Freedom News

Disability and autonomy

Andy Greene of Disabled People Against Cuts writes on the ways in which anarchist and disabled interests and actions dovetail in the face of State oppression.

Anarchism and independent living are two concepts that may not immediately seem related. But as many people reading this will know from personal experience, they share a common thread: a desire for autonomy, self-determination and a DIY culture. In the context of changing anti-protest legislation, the relationship between these (sometimes though not always) two communities becomes particularly relevant.

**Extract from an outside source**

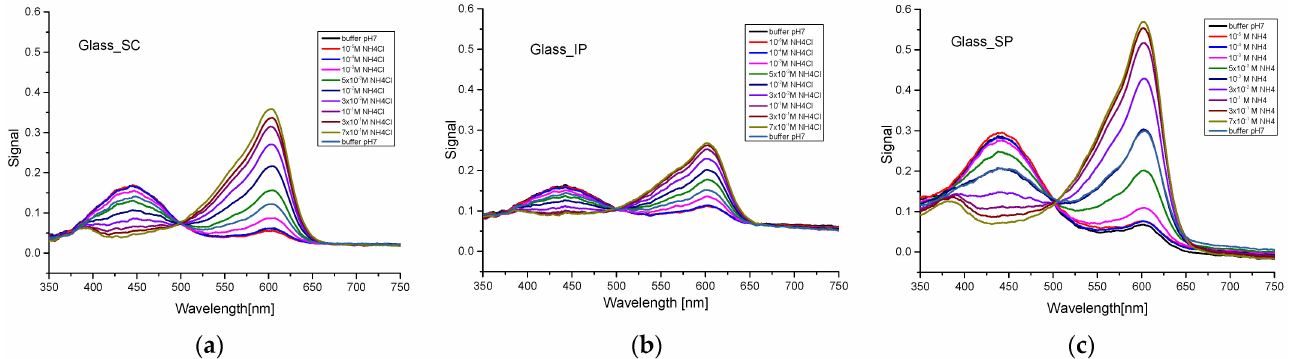
Figure 5. Spectral properties of sensor layers (SC, IP, SP) in the presence of dissolved NH 3 . ( a ) Glass_SC, ( b ) Glass_IP, ( c ) Glass_SP.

There are disabled people who don’t believe that the State is inherently oppressive (I’m not one) but also accept that individuals should be free to make their own decisions without interference from external institutions (I am one). This isn’t a million miles away from the core politics that birthed the Independent Living Movement.

Independent living is a movement that seeks to empower disabled people to live as independently as possible. It promotes the idea that disabled people should have control over their own lives and have the right to make their own choices regarding issues like housing, employment, and healthcare. Both groups revel in a healthy disregard of governments.

In recent years, there has been a growing trend of governments around the world passing anti-protest legislation. This is particularly true here in the UK. Let’s be honest, not being able to revert to type and kick the shit out of disabled activists without public scrutiny has thrown all 40-odd of the police forces here into a tailspin.

It hasn’t stopped them trying. Ask Jody McIntyre, who was dragged from his wheelchair by the Met during student protests in 2011. Ask disabled activists who had their wheelchair and shoulder respectively broken outside the Department for Work and Pensions. Ask the anti-fracking disabled activists who (along with being beaten, groped and arrested daily) were reported to benefits agencies and social services, lost mobility cars or were sectioned following collusion between police and these other State institutions. The ultimate forms of State violence.

But this wasn’t enough control for some. In the last few years a whole raft of laws restricting the ability of individuals and groups to assemble and protest against government policies or actions have been passed. From the Police, Crime, Sentencing and Courts Act and its fucked-up offspring the Public Order Bill, to laws covering migrants and trade unionists – control is the watchword.

Control over the ability to decide what a response looks like, how it manifests and who gets to do so are a significant threat to freedom of assembly, speech and expression.

All of these laws represent a direct attack on our shared values and beliefs. Our communities rely on the ability of individuals to come together and organise in order to effect change.

Disabled people and cop watchers have both been at the forefront of protests against these (and other) laws. We have long been involved in protests against the State, we aren’t about to let this or future governments further consolidate their power and suppress dissent.

Along with our shared opposition to these shit laws, our communities also share a commitment to direct action and civil disobedience. Whether it’s blocking city centres or occupations we have found effective tactics which have both challenged State power AND challenged ableist ideas and practices.

Anarchists/disabled people also share a long-time commitment to mutual aid, supporting one another directly, without relying on outside authorities or institutions. We see mutual aid as a way to build stronger, more resilient communities that are less dependent on the State; and as a way to provide support systems outside of traditional support systems.

Despite some half arsed, council-run covid response versions during the pandemic, mutual aid has become increasingly important. As governments crack down on protests and dissent, individuals and groups will have to rely once more on themselves and each other.

Nobody’s coming to save us. Nobody ever was. Anything we’ve won, we’ve won with chains, D-locks, flames and often with blood. The mood music might change. But the song remains the same.

That’s why DPAC, anarchist groups and every other group out on the streets need to find ways of working alongside each other in ways which iron out the wrinkles and make the most of our skills and experiences. By proactively engaging, by recognising what each other have to offer and dovetailing our energies – we know we have the skills, knowledge and creativity to make these laws unworkable. We can make the streets ungovernable. Safe in the knowledge that we can rebuild in our own image.

And what a sight that will be. See you in the squats and squares!

~ Andy Greene

This article first appeared in the Summer 2023 issue of Freedom anarchist journal.